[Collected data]
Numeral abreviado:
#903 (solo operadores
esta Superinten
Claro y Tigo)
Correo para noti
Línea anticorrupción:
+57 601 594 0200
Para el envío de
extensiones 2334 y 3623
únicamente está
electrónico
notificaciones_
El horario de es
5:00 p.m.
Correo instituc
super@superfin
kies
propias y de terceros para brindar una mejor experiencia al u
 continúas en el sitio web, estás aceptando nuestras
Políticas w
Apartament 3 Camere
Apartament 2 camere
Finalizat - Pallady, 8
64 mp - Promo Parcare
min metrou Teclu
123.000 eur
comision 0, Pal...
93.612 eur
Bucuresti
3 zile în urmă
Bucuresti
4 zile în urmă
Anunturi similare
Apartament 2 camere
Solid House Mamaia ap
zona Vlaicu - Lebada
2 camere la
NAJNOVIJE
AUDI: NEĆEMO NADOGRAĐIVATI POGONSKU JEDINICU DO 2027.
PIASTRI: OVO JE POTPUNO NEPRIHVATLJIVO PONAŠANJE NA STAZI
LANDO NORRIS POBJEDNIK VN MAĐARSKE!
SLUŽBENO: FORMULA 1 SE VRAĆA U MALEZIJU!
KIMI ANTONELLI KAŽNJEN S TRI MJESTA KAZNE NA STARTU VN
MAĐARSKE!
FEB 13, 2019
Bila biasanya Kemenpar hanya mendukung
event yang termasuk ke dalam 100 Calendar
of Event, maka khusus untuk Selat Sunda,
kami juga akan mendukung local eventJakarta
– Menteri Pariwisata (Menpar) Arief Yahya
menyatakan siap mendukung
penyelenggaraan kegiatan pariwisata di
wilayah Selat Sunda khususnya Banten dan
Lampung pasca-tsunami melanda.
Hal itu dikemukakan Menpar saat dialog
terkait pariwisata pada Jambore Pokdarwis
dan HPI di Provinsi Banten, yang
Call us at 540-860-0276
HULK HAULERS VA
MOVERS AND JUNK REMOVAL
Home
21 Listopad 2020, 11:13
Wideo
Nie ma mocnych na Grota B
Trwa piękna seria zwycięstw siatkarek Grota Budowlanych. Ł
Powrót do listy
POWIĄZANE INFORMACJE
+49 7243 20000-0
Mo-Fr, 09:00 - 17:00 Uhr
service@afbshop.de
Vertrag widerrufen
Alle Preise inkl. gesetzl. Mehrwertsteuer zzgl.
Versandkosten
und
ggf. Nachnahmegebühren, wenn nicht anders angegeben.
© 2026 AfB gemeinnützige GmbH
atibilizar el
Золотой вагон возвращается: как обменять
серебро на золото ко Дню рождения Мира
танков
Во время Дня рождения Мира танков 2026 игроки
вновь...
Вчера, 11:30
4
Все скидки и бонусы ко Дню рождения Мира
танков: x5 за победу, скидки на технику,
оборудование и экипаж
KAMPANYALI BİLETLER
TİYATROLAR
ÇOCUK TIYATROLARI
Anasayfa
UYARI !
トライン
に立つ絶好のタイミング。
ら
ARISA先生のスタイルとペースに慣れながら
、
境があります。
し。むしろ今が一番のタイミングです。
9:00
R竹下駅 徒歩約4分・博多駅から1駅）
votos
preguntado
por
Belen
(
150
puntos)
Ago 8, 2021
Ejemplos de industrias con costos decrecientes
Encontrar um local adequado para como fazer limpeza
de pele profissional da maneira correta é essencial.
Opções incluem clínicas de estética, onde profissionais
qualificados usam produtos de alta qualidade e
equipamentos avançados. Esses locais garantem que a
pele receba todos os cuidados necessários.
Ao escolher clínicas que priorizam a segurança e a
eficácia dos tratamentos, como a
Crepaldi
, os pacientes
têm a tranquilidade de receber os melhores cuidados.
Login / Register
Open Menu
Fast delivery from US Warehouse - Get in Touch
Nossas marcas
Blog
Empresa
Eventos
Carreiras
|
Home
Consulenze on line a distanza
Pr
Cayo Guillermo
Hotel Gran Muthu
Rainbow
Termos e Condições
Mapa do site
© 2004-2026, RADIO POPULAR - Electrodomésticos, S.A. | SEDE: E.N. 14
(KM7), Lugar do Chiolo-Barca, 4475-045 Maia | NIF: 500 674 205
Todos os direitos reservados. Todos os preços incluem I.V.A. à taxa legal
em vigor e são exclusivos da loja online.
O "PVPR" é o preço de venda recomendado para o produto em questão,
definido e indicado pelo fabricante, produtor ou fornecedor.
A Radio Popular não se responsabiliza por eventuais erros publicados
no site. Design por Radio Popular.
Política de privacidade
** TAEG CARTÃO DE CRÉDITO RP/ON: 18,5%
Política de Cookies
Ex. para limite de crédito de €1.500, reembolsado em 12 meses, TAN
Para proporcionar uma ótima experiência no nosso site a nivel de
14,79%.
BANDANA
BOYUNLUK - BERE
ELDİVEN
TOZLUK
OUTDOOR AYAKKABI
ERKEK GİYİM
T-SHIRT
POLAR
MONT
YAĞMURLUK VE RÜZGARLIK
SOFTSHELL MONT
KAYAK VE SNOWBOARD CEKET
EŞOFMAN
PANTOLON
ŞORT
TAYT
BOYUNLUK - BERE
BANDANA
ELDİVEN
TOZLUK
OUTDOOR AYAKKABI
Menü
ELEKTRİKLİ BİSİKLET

How to complete this task:
Write down all the entries again without a single difference.

Exercise answer:
Numeral abreviado:
#903 (solo operadores
esta Superinten
Claro y Tigo)
Correo para noti
Línea anticorrupción:
+57 601 594 0200
Para el envío de
extensiones 2334 y 3623
únicamente está
electrónico
notificaciones_
El horario de es
5:00 p.m.
Correo instituc
super@superfin
kies
propias y de terceros para brindar una mejor experiencia al u
 continúas en el sitio web, estás aceptando nuestras
Políticas w
Apartament 3 Camere
Apartament 2 camere
Finalizat - Pallady, 8
64 mp - Promo Parcare
min metrou Teclu
123.000 eur
comision 0, Pal...
93.612 eur
Bucuresti
3 zile în urmă
Bucuresti
4 zile în urmă
Anunturi similare
Apartament 2 camere
Solid House Mamaia ap
zona Vlaicu - Lebada
2 camere la
NAJNOVIJE
AUDI: NEĆEMO NADOGRAĐIVATI POGONSKU JEDINICU DO 2027.
PIASTRI: OVO JE POTPUNO NEPRIHVATLJIVO PONAŠANJE NA STAZI
LANDO NORRIS POBJEDNIK VN MAĐARSKE!
SLUŽBENO: FORMULA 1 SE VRAĆA U MALEZIJU!
KIMI ANTONELLI KAŽNJEN S TRI MJESTA KAZNE NA STARTU VN
MAĐARSKE!
FEB 13, 2019
Bila biasanya Kemenpar hanya mendukung
event yang termasuk ke dalam 100 Calendar
of Event, maka khusus untuk Selat Sunda,
kami juga akan mendukung local eventJakarta
– Menteri Pariwisata (Menpar) Arief Yahya
menyatakan siap mendukung
penyelenggaraan kegiatan pariwisata di
wilayah Selat Sunda khususnya Banten dan
Lampung pasca-tsunami melanda.
Hal itu dikemukakan Menpar saat dialog
terkait pariwisata pada Jambore Pokdarwis
dan HPI di Provinsi Banten, yang
Call us at 540-860-0276
HULK HAULERS VA
MOVERS AND JUNK REMOVAL
Home
21 Listopad 2020, 11:13
Wideo
Nie ma mocnych na Grota B
Trwa piękna seria zwycięstw siatkarek Grota Budowlanych. Ł
Powrót do listy
POWIĄZANE INFORMACJE
+49 7243 20000-0
Mo-Fr, 09:00 - 17:00 Uhr
service@afbshop.de
Vertrag widerrufen
Alle Preise inkl. gesetzl. Mehrwertsteuer zzgl.
Versandkosten
und
ggf. Nachnahmegebühren, wenn nicht anders angegeben.
© 2026 AfB gemeinnützige GmbH
atibilizar el
Золотой вагон возвращается: как обменять
серебро на золото ко Дню рождения Мира
танков
Во время Дня рождения Мира танков 2026 игроки
вновь...
Вчера, 11:30
4
Все скидки и бонусы ко Дню рождения Мира
танков: x5 за победу, скидки на технику,
оборудование и экипаж
KAMPANYALI BİLETLER
TİYATROLAR
ÇOCUK TIYATROLARI
Anasayfa
UYARI !
トライン
に立つ絶好のタイミング。
ら
ARISA先生のスタイルとペースに慣れながら
、
境があります。
し。むしろ今が一番のタイミングです。
9:00
R竹下駅 徒歩約4分・博多駅から1駅）
votos
preguntado
por
Belen
(
150
puntos)
Ago 8, 2021
Ejemplos de industrias con costos decrecientes
Encontrar um local adequado para como fazer limpeza
de pele profissional da maneira correta é essencial.
Opções incluem clínicas de estética, onde profissionais
qualificados usam produtos de alta qualidade e
equipamentos avançados. Esses locais garantem que a
pele receba todos os cuidados necessários.
Ao escolher clínicas que priorizam a segurança e a
eficácia dos tratamentos, como a
Crepaldi
, os pacientes
têm a tranquilidade de receber os melhores cuidados.
Login / Register
Open Menu
Fast delivery from US Warehouse - Get in Touch
Nossas marcas
Blog
Empresa
Eventos
Carreiras
|
Home
Consulenze on line a distanza
Pr
Cayo Guillermo
Hotel Gran Muthu
Rainbow
Termos e Condições
Mapa do site
© 2004-2026, RADIO POPULAR - Electrodomésticos, S.A. | SEDE: E.N. 14
(KM7), Lugar do Chiolo-Barca, 4475-045 Maia | NIF: 500 674 205
Todos os direitos reservados. Todos os preços incluem I.V.A. à taxa legal
em vigor e são exclusivos da loja online.
O "PVPR" é o preço de venda recomendado para o produto em questão,
definido e indicado pelo fabricante, produtor ou fornecedor.
A Radio Popular não se responsabiliza por eventuais erros publicados
no site. Design por Radio Popular.
Política de privacidade
** TAEG CARTÃO DE CRÉDITO RP/ON: 18,5%
Política de Cookies
Ex. para limite de crédito de €1.500, reembolsado em 12 meses, TAN
Para proporcionar uma ótima experiência no nosso site a nivel de
14,79%.
BANDANA
BOYUNLUK - BERE
ELDİVEN
TOZLUK
OUTDOOR AYAKKABI
ERKEK GİYİM
T-SHIRT
POLAR
MONT
YAĞMURLUK VE RÜZGARLIK
SOFTSHELL MONT
KAYAK VE SNOWBOARD CEKET
EŞOFMAN
PANTOLON
ŞORT
TAYT
BOYUNLUK - BERE
BANDANA
ELDİVEN
TOZLUK
OUTDOOR AYAKKABI
Menü
ELEKTRİKLİ BİSİKLET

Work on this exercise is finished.